Am 10. November war es wieder so weit. Die saudische Luftwaffe griff Ziele in der jemenitischen Hauptstadt Sanaa an, die von Rebellen kontrolliert wird. Zwei Bomben trafen das Verteidigungsministerium, eine schlug in einem Wohngebiet ein. Von vielen Verletzten und Verschütteten sprachen Augenzeugen gegenüber internationalen Medien. Erst Anfang des Monats waren mindestens 26 Menschen bei Luftschlägen im Nordjemen getötet worden.

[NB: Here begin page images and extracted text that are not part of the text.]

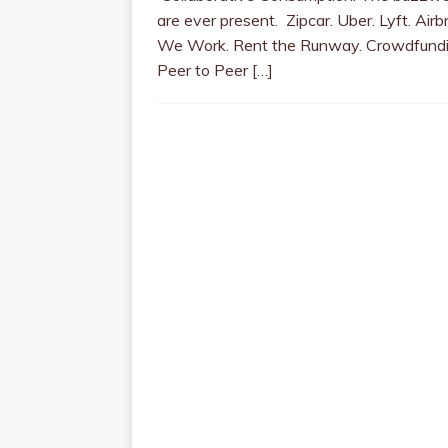
are ever present. Zipcar. Uber. Lyft. Airb
We Work. Rent the Runway. Crowdfundi
Peer to Peer
[…]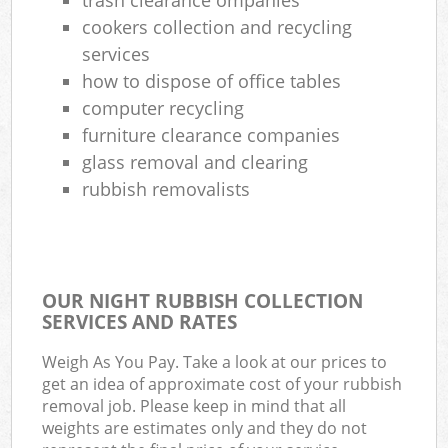
cookers collection and recycling
services
how to dispose of office tables
computer recycling
furniture clearance companies
glass removal and clearing
rubbish removalists
OUR NIGHT RUBBISH COLLECTION
SERVICES AND RATES
Weigh As You Pay. Take a look at our prices to
get an idea of approximate cost of your rubbish
removal job. Please keep in mind that all
weights are estimates only and they do not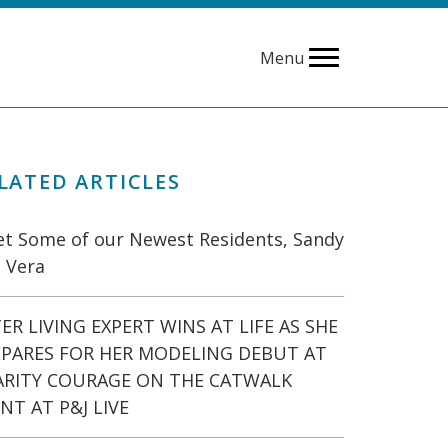
Menu
LATED ARTICLES
t Some of our Newest Residents, Sandy
 Vera
ER LIVING EXPERT WINS AT LIFE AS SHE
EPARES FOR HER MODELING DEBUT AT
ARITY COURAGE ON THE CATWALK
NT AT P&J LIVE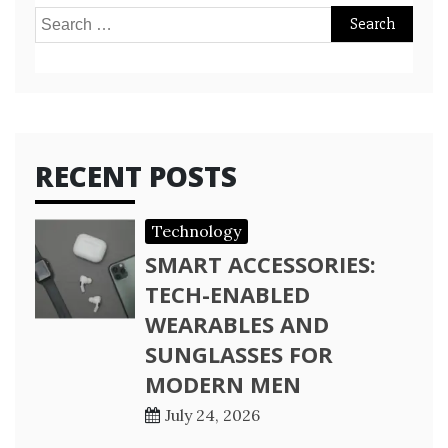
Search
for:
RECENT POSTS
Technology
SMART ACCESSORIES:
TECH-ENABLED
WEARABLES AND
SUNGLASSES FOR
MODERN MEN
July 24, 2026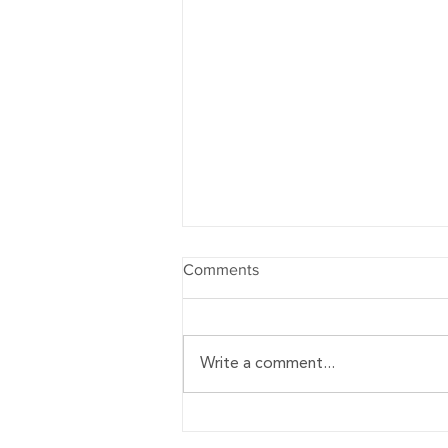
Comments
Write a comment...
12 Best Focus Books to Read
in 2021 - Teambuilding.com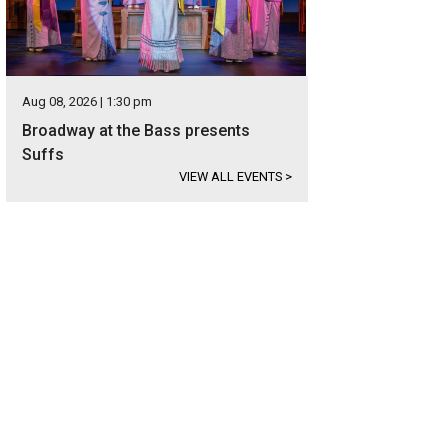
Aug 08, 2026 | 1:30 pm
Broadway at the Bass presents
Suffs
VIEW ALL EVENTS
>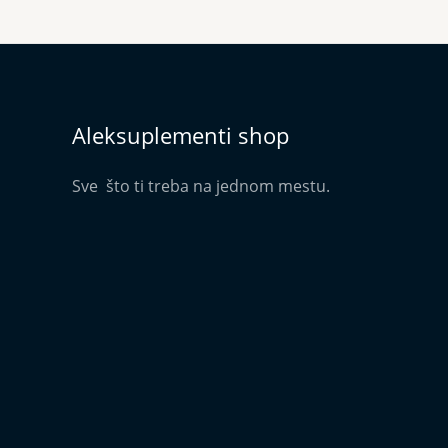
Aleksuplementi shop
Sve što ti treba na jednom mestu.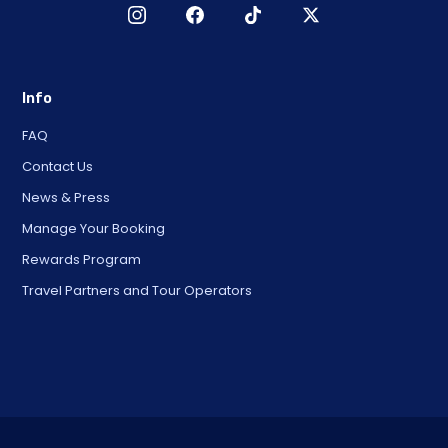
Info
FAQ
Contact Us
News & Press
Manage Your Booking
Rewards Program
Travel Partners and Tour Operators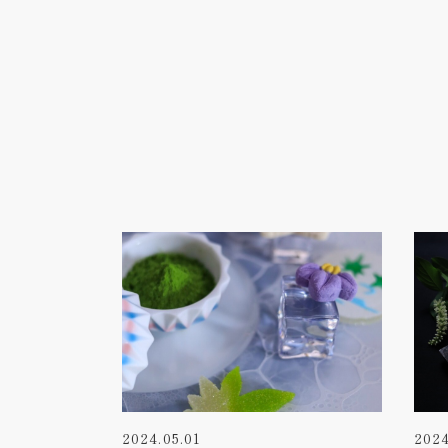
2024.05.01
2024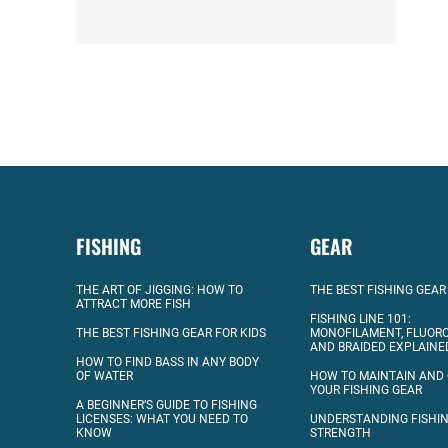
FISHING
GEAR
THE ART OF JIGGING: HOW TO
THE BEST FISHING GEAR
ATTRACT MORE FISH
FISHING LINE 101:
THE BEST FISHING GEAR FOR KIDS
MONOFILAMENT, FLUOR
AND BRAIDED EXPLAINE
HOW TO FIND BASS IN ANY BODY
OF WATER
HOW TO MAINTAIN AND
YOUR FISHING GEAR
A BEGINNER’S GUIDE TO FISHING
LICENSES: WHAT YOU NEED TO
UNDERSTANDING FISHIN
KNOW
STRENGTH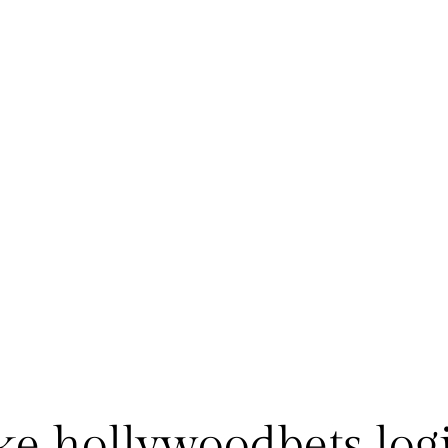
nke hollywoodbets log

Der Krieg im Jemen fordert immer mehr Opfer. Und es gibt eine Verbindung ins ferne Deutschland. Denn bei den Attacken von Kampfjets wird regelmäßig auch deutsche Rüstungstechnologie eingesetzt. Saudi-Arabien verfügt über Eurofighter- und Tornado-Jets, deren Teile von Airbus und seinen Partnern auch in Deutschland hergestellt werden. Zudem kauft das Land Bomben und Raketen bei deutschen Konzernen.

Und das, obwohl Saudi-Arabien seit Längerem eine aggressive Außenpolitik verfolgt. So greift es nicht nur seit Anfang 2015 in den Bürgerkrieg im Nachbarland Jemen ein und führt eine Militärallianz arabischer Staaten an. Auch im Bürgerkrieg in Syrien sind die Saudis aktiv, und die Regierung mischte sich zuletzt stärker in die Innenpolitik des Libanons ein. Dessen Ministerpräsident trat jüngst bei einem Besuch in Saudi-Arabien von seinem Amt zurück. Im Libanon behaupten Politiker, dass dieser Schritt in Riad erzwungen worden sei.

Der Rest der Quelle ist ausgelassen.